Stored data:
# # # #
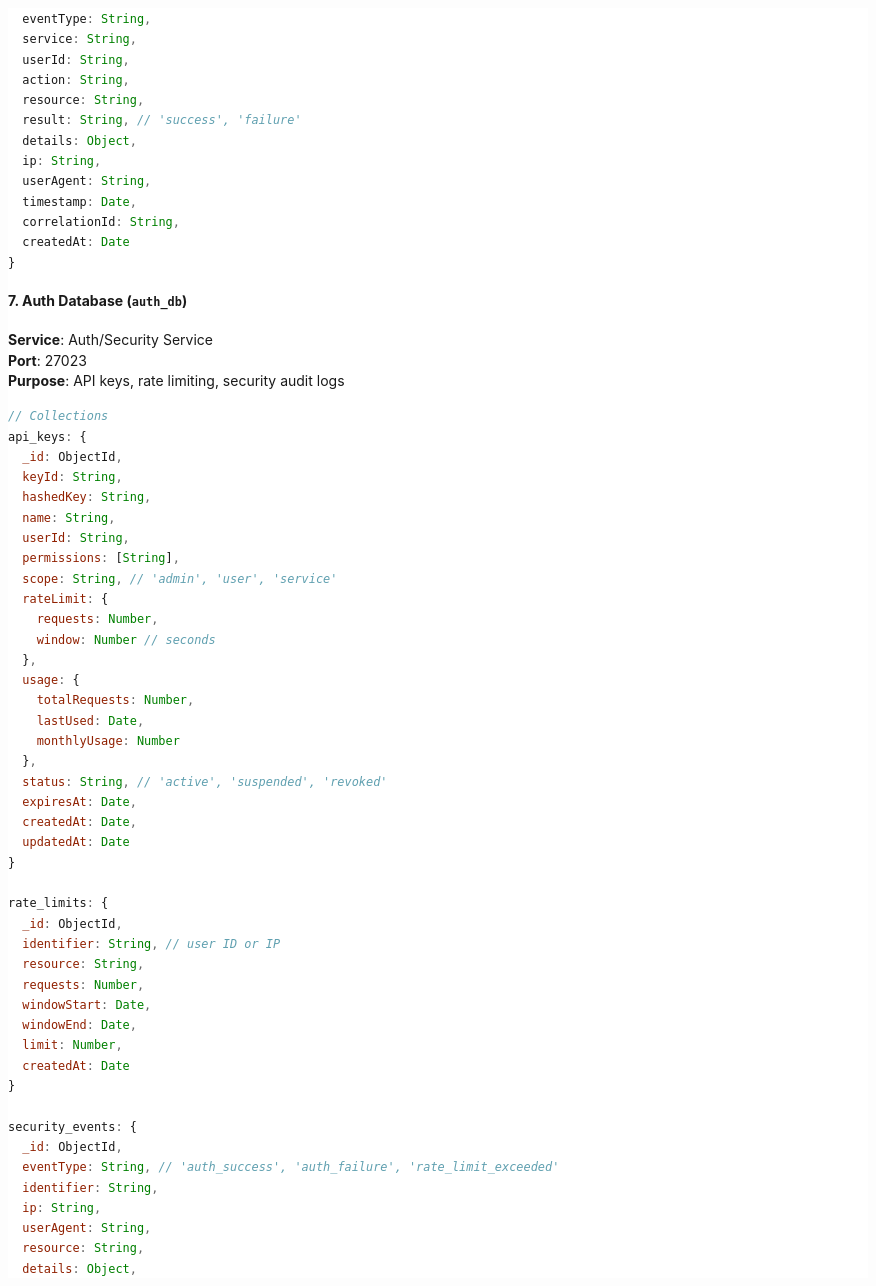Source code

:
 ```javascript
  eventType: String,
  service: String,
  userId: String,
  action: String,
  resource: String,
  result: String, // 'success', 'failure'
  details: Object,
  ip: String,
  userAgent: String,
  timestamp: Date,
  correlationId: String,
  createdAt: Date
}
```

#### 7. Auth Database (`auth_db`)
**Service**: Auth/Security Service  
**Port**: 27023  
**Purpose**: API keys, rate limiting, security audit logs

```javascript
// Collections
api_keys: {
  _id: ObjectId,
  keyId: String,
  hashedKey: String,
  name: String,
  userId: String,
  permissions: [String],
  scope: String, // 'admin', 'user', 'service'
  rateLimit: {
    requests: Number,
    window: Number // seconds
  },
  usage: {
    totalRequests: Number,
    lastUsed: Date,
    monthlyUsage: Number
  },
  status: String, // 'active', 'suspended', 'revoked'
  expiresAt: Date,
  createdAt: Date,
  updatedAt: Date
}

rate_limits: {
  _id: ObjectId,
  identifier: String, // user ID or IP
  resource: String,
  requests: Number,
  windowStart: Date,
  windowEnd: Date,
  limit: Number,
  createdAt: Date
}

security_events: {
  _id: ObjectId,
  eventType: String, // 'auth_success', 'auth_failure', 'rate_limit_exceeded'
  identifier: String,
  ip: String,
  userAgent: String,
  resource: String,
  details: Object,
```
# # # #
▶ What you should do
Every line above must be printed again exactly, pictures excluded.

▶ Output below
Source code

:
 ```javascript
  eventType: String,
  service: String,
  userId: String,
  action: String,
  resource: String,
  result: String, // 'success', 'failure'
  details: Object,
  ip: String,
  userAgent: String,
  timestamp: Date,
  correlationId: String,
  createdAt: Date
}
```

#### 7. Auth Database (`auth_db`)
**Service**: Auth/Security Service  
**Port**: 27023  
**Purpose**: API keys, rate limiting, security audit logs

```javascript
// Collections
api_keys: {
  _id: ObjectId,
  keyId: String,
  hashedKey: String,
  name: String,
  userId: String,
  permissions: [String],
  scope: String, // 'admin', 'user', 'service'
  rateLimit: {
    requests: Number,
    window: Number // seconds
  },
  usage: {
    totalRequests: Number,
    lastUsed: Date,
    monthlyUsage: Number
  },
  status: String, // 'active', 'suspended', 'revoked'
  expiresAt: Date,
  createdAt: Date,
  updatedAt: Date
}

rate_limits: {
  _id: ObjectId,
  identifier: String, // user ID or IP
  resource: String,
  requests: Number,
  windowStart: Date,
  windowEnd: Date,
  limit: Number,
  createdAt: Date
}

security_events: {
  _id: ObjectId,
  eventType: String, // 'auth_success', 'auth_failure', 'rate_limit_exceeded'
  identifier: String,
  ip: String,
  userAgent: String,
  resource: String,
  details: Object,
```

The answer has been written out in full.